Georgia has incredible talent and stability in Kirby Smart's fifth season, with the Bulldogs having compiled a sparkling 38-7 record since his 8-5 debut year of 2016. The upgrade under Smart was almost overnight, as his first Georgia team ventured to the Liberty Bowl and his second squad squared off against Alabama in the championship game of the College Football Playoff.
Smart has witnessed the implosion of Tennessee's program in 2017 under former coach Butch Jones and the rebuilding efforts under Pruitt, with the Bulldogs having capitalized with three straight series triumphs by the average score of 41-9. He realizes a vastly improved team is headed to Athens.
"The line of scrimmage is probably where it sticks out most," Smart said. "Their offensive line is big and physical, and they have good players with good experience. They've recruited well. It's the same with their defensive line. That's where you get beat before the game starts in the SEC — if you don't have enough guys across the line of scrimmage, and I think that they do.
"They do a really good job on both sides of the ball in terms of line-of-scrimmage play."
Smart has pointed out that Tennessee's talent and experience in the trenches make the Vols more of a threat than Auburn, which entered Sanford Stadium ranked No. 7 last Saturday night but was no match for the Bulldogs in a 27-6 loss.

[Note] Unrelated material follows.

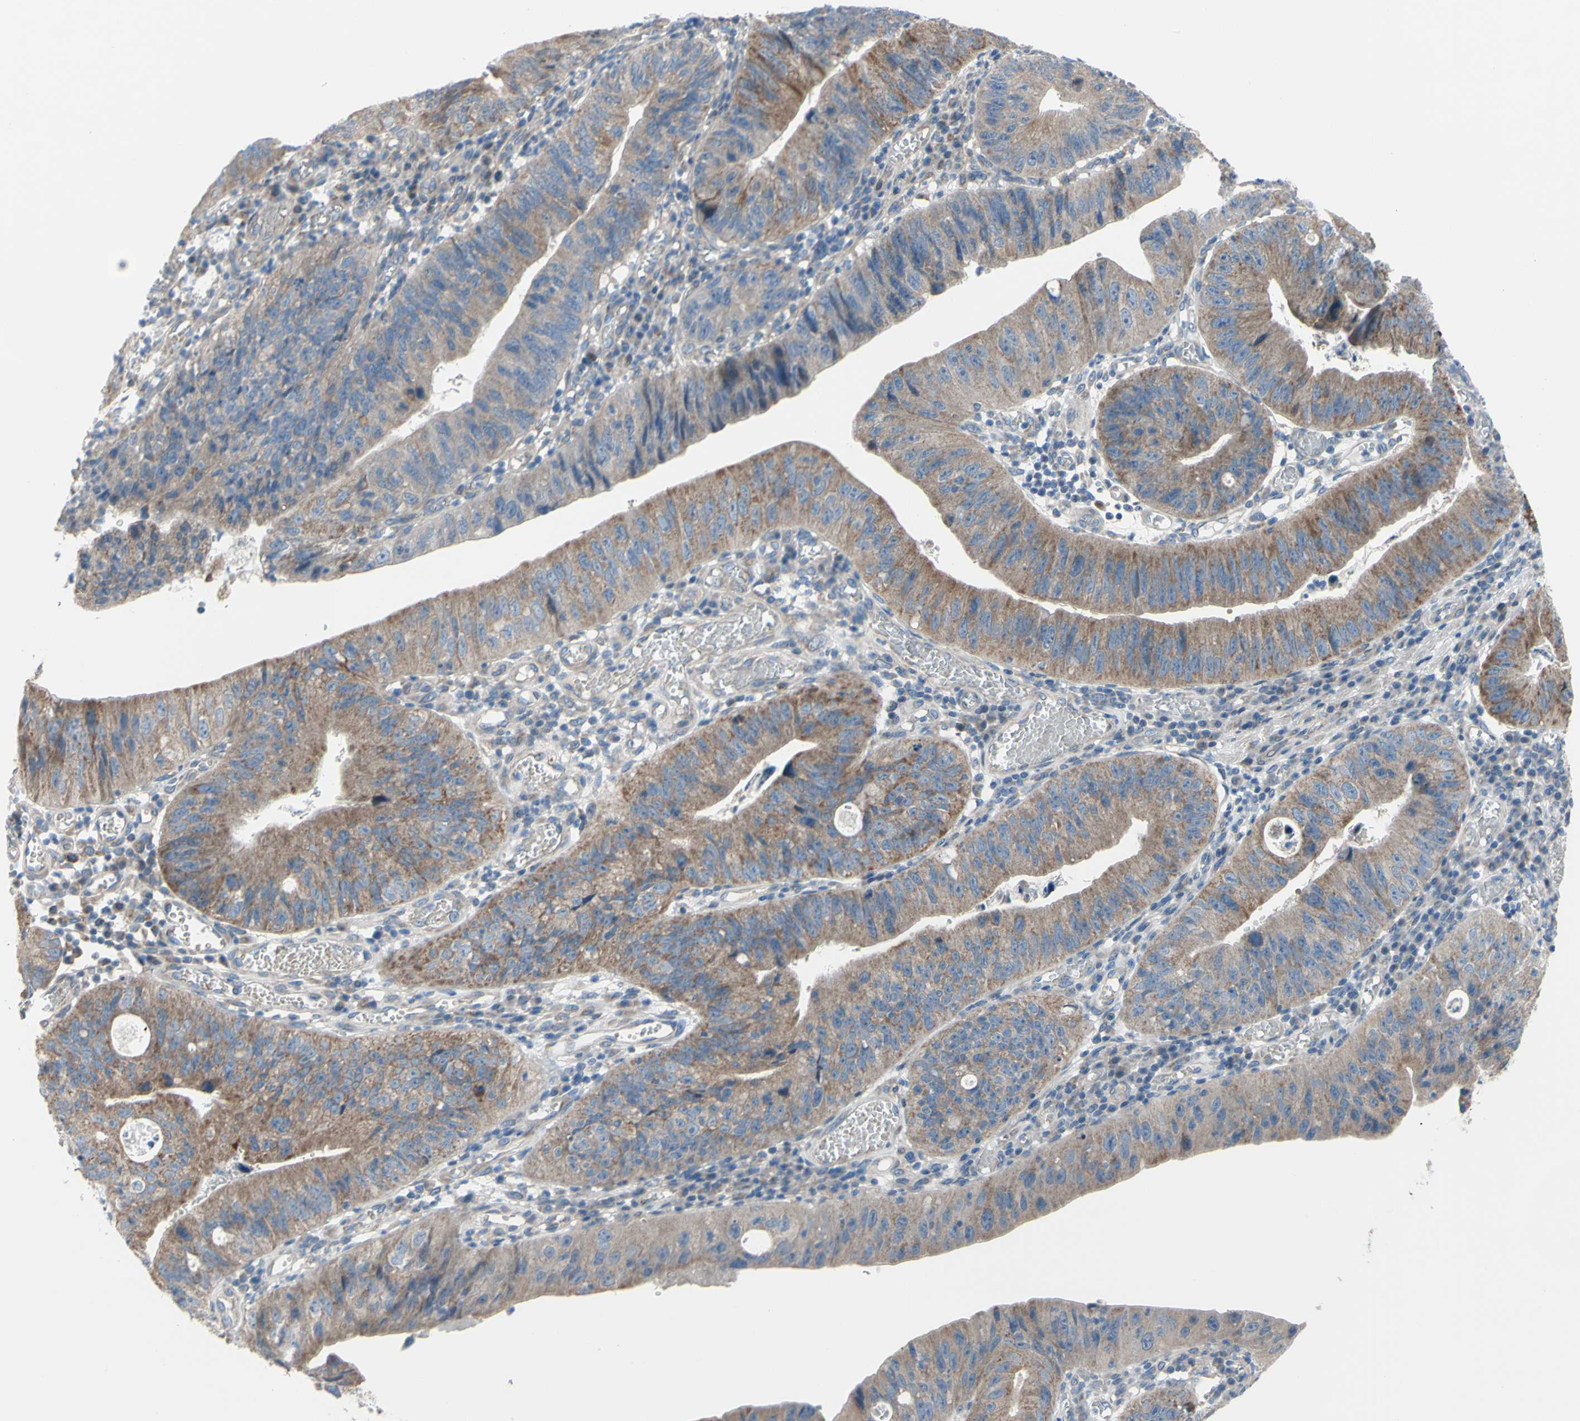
{"staining": {"intensity": "moderate", "quantity": "25%-75%", "location": "cytoplasmic/membranous"}, "tissue": "stomach cancer", "cell_type": "Tumor cells", "image_type": "cancer", "snomed": [{"axis": "morphology", "description": "Adenocarcinoma, NOS"}, {"axis": "topography", "description": "Stomach"}], "caption": "This is an image of immunohistochemistry (IHC) staining of adenocarcinoma (stomach), which shows moderate staining in the cytoplasmic/membranous of tumor cells.", "gene": "GRAMD2B", "patient": {"sex": "male", "age": 59}}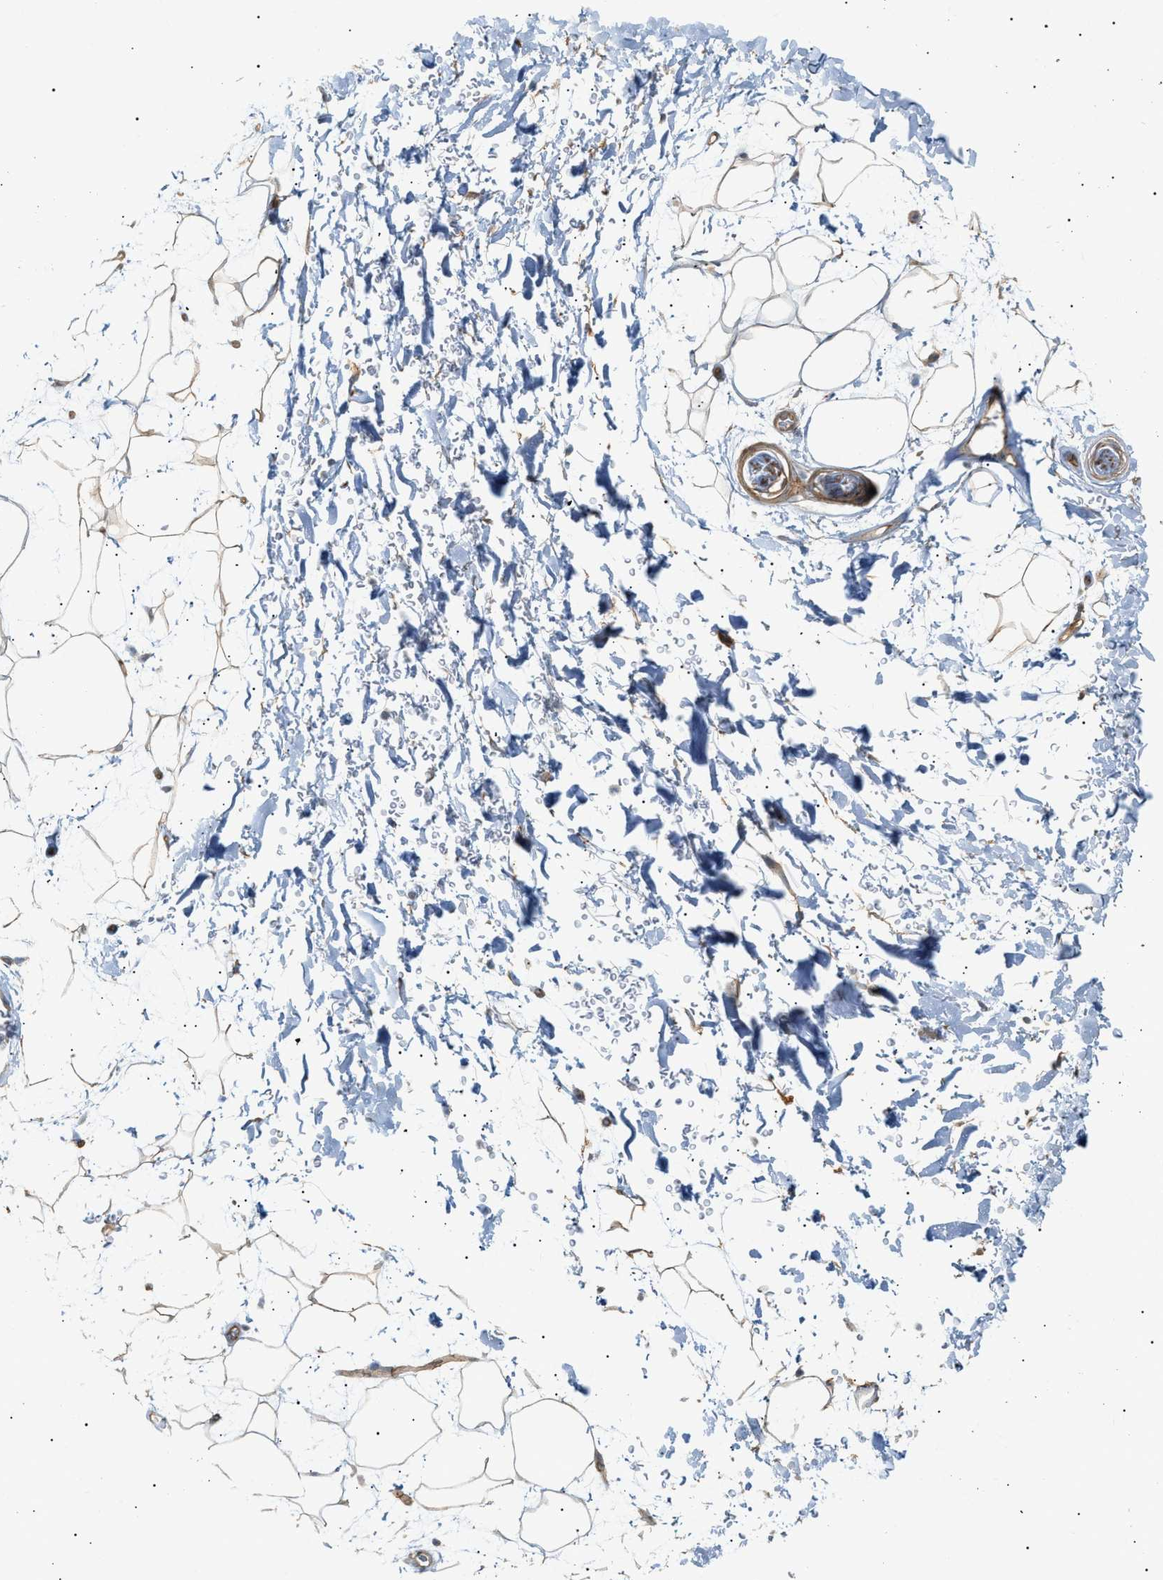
{"staining": {"intensity": "weak", "quantity": ">75%", "location": "cytoplasmic/membranous"}, "tissue": "adipose tissue", "cell_type": "Adipocytes", "image_type": "normal", "snomed": [{"axis": "morphology", "description": "Normal tissue, NOS"}, {"axis": "topography", "description": "Soft tissue"}], "caption": "Immunohistochemical staining of benign human adipose tissue exhibits >75% levels of weak cytoplasmic/membranous protein expression in about >75% of adipocytes.", "gene": "ZFHX2", "patient": {"sex": "male", "age": 72}}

The Vols are coming off the most impressive showing of their streak, having dominated Missouri in every phase during last Saturday's 35-12 rout in Neyland Stadium. Tennessee players have been providing consistent answers this week when asked about Saturday's challenge and the measuring stick aspect.
This is the first top-15 showdown involving Tennessee since cracks in the Jones foundation became evident during a 49-10 loss to visiting Alabama in 2016.
"We come out with the mentality that it's just another game, because we try to give our all in every single game that we have," sophomore linebacker Henry To'o To'o said. "That's something that Coach Pruitt harps on and tells us every week. This is a big team we're playing, but we've got to have the same mentality the entire season no matter who we're playing."
Said senior running back Ty Chandler: "They've got a tough defense, and they're known for that. I think everybody is looking forward to it. As long as we focus on the details and do our jobs, I feel like we can be great, and that's what I'm looking forward to."
Of course, a year's worth of perspective reflects that a measuring stick game is better than a must-win contest against a Football Championship Subdivision opponent. Tennessee opened last season by giving away games against Georgia State and Brigham Young, with a 45-0 shellacking of the University of Tennessee at Chattanooga serving as a respite before additional losses to Florida and Georgia.
"When the season started last year and didn't go the way we wanted, we knew that we were still headed in the right direction," Pruitt said. "We turned the ball over a lot last year early on, and, as we corrected that and continued to gain confidence, our play improved. Our kids are going to work hard to continue to improve.
"This is a great opportunity for us Saturday, but we're going to play a bunch of other games after this game, so we've got to continue to work hard to improve every week."
Alabama's football game Saturday night at Ole Miss has been pushed back from 6 to 7:30 Eastern to better avoid remnants from Hurricane Delta. The contest still will be televised by ESPN.